A FATHER whose son died two years after a horrific car crash that left him without both legs, says he has never seen anyone go through so much pain.
Keith Johnston, 43, died in his adapted home in Red House last month, surrounded by his loving family and friends.
He had been left paralysed from the chest down after his car skidded on ice and rolled down a ravine in 2012 and later had both legs amputated due to complications with his health.
An inquest last week heard that the crash, which happened 10 miles from Carlisle on the A596, severed Keith’s spinal cord and left him in a wheelchair for the rest of his life.
The father-of-three spent months in hospital before being discharged to a care home in Penshaw and eventually moving back to his own home.
Surgeon Paul Dunlop told the coroner that Johnston continuously discharged himself from hospital in the last months of his life and the hearing heard he was “not cooperative” with medics.
The conclusion was given as accidental death.
Now his grieving parents John, 78, and Ellen, 76, say the description of Keith has upset friends and family. He said: “We didn’t recognised the man they portrayed. In the coroner’s report everything they said was negative.
“That man was an ex-soldier, he was a fine man and I can’t bear to have his name blackened like that.
“He had been in a car accident, which severed his spinal cord. And, as if that wasn’t enough, they had to remove his legs and he had numerous operations to insert tubes. Would you not be bad-tempered?”

★ ★ ★ ★

* Required work
[a] List every person named in the report on Keith Johnston's death.
[b] Continue the news report on Keith Johnston's death from its final sentence.

★ ★ ★ ★

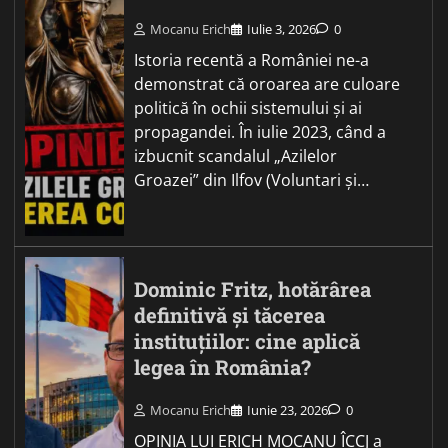
Mocanu Erich
Iulie 3, 2026
0
Istoria recentă a României ne-a
demonstrat că oroarea are culoare
politică în ochii sistemului și ai
propagandei. În iulie 2023, când a
izbucnit scandalul „Azilelor
Groazei” din Ilfov (Voluntari și…
Dominic Fritz, hotărârea
definitivă și tăcerea
instituțiilor: cine aplică
legea în România?
Mocanu Erich
Iunie 23, 2026
0
OPINIA LUI ERICH MOCANU ÎCCJ a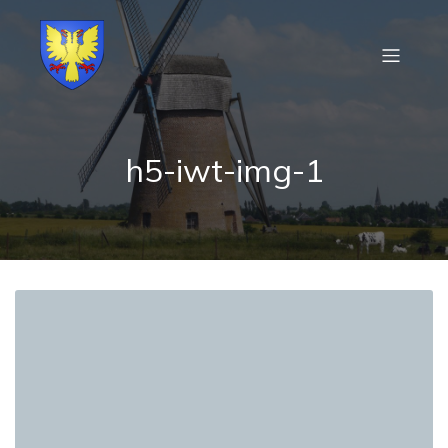
h5-iwt-img-1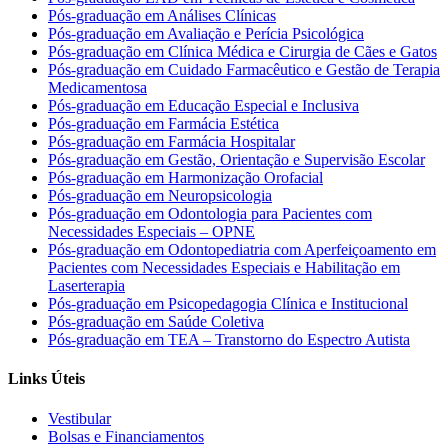
Pós-graduação em Análises Clínicas
Pós-graduação em Avaliação e Perícia Psicológica
Pós-graduação em Clínica Médica e Cirurgia de Cães e Gatos
Pós-graduação em Cuidado Farmacêutico e Gestão de Terapia
Medicamentosa
Pós-graduação em Educação Especial e Inclusiva
Pós-graduação em Farmácia Estética
Pós-graduação em Farmácia Hospitalar
Pós-graduação em Gestão, Orientação e Supervisão Escolar
Pós-graduação em Harmonização Orofacial
Pós-graduação em Neuropsicologia
Pós-graduação em Odontologia para Pacientes com
Necessidades Especiais – OPNE
Pós-graduação em Odontopediatria com Aperfeiçoamento em
Pacientes com Necessidades Especiais e Habilitação em
Laserterapia
Pós-graduação em Psicopedagogia Clínica e Institucional
Pós-graduação em Saúde Coletiva
Pós-graduação em TEA – Transtorno do Espectro Autista
Links Úteis
Vestibular
Bolsas e Financiamentos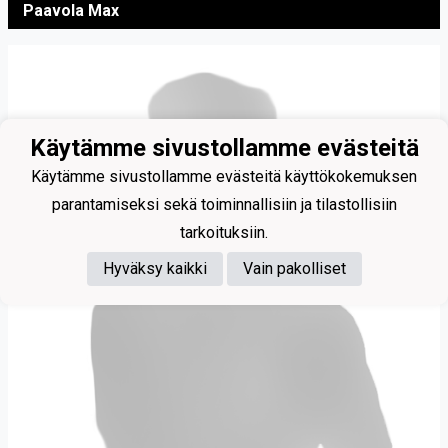
Paavola Max
Käytämme sivustollamme evästeitä
Käytämme sivustollamme evästeitä käyttökokemuksen
parantamiseksi sekä toiminnallisiin ja tilastollisiin
tarkoituksiin.
Hyväksy kaikki
Vain pakolliset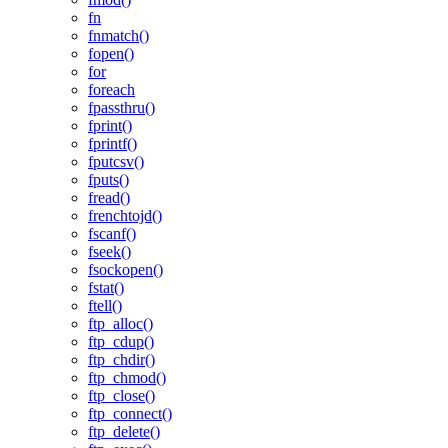
fn
fnmatch()
fopen()
for
foreach
fpassthru()
fprint()
fprintf()
fputcsv()
fputs()
fread()
frenchtojd()
fscanf()
fseek()
fsockopen()
fstat()
ftell()
ftp_alloc()
ftp_cdup()
ftp_chdir()
ftp_chmod()
ftp_close()
ftp_connect()
ftp_delete()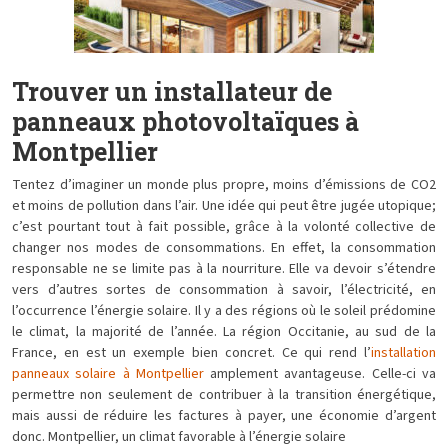
Trouver un installateur de
panneaux photovoltaïques à
Montpellier
Tentez d’imaginer un monde plus propre, moins d’émissions de CO2
et moins de pollution dans l’air. Une idée qui peut être jugée utopique;
c’est pourtant tout à fait possible, grâce à la volonté collective de
changer nos modes de consommations. En effet, la consommation
responsable ne se limite pas à la nourriture. Elle va devoir s’étendre
vers d’autres sortes de consommation à savoir, l’électricité, en
l’occurrence l’énergie solaire. Il y a des régions où le soleil prédomine
le climat, la majorité de l’année. La région Occitanie, au sud de la
France, en est un exemple bien concret. Ce qui rend l’
installation
panneaux solaire à Montpellier
amplement avantageuse. Celle-ci va
permettre non seulement de contribuer à la transition énergétique,
mais aussi de réduire les factures à payer, une économie d’argent
donc. Montpellier, un climat favorable à l’énergie solaire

★ ★ ★ ★

* Exercise results
[a] Keith Johnston, Paul Dunlop, John, Ellen

[b]
The grieving dad paid tribute to careworkers Brenda Roberts and Denise Barraclough who, along with Keith’s close friends Gordon Ord and Jimmy Bell, nursed him through his final months.
He added: “We were the ones that looked after him for the last six months of his life until he died.
“He’d had enough. He said ‘I can’t stand the pain no more, dad’. He was crouched in a ball with towels all over him.
“We went down at 4am to his adapted house and, I’ve seen people die before, but I’ve never seen a man go through so much pain.
“Yes, he grumbled. Nobody would understand. When he was taken to hospital, he probably didn’t have a clue were he was, he was on 30 tablets a day.”
John would often take Keith’s daughters Kay, six, Emily, four, and 15-year-old step-daughter Stephanie, to see him.
“He said to me one day, ‘I would love to pick my little girls up and give them a cuddle’,” John added. “That was his one wish.”
Carer Brenda said: “He was a nice man.
“He had his ups and downs and some days he would say ‘I’m not laughing today’, but he was a pleasure to work with and we do miss him.”
Keith was driving home from a fishing trip in Cumbria when he crashed.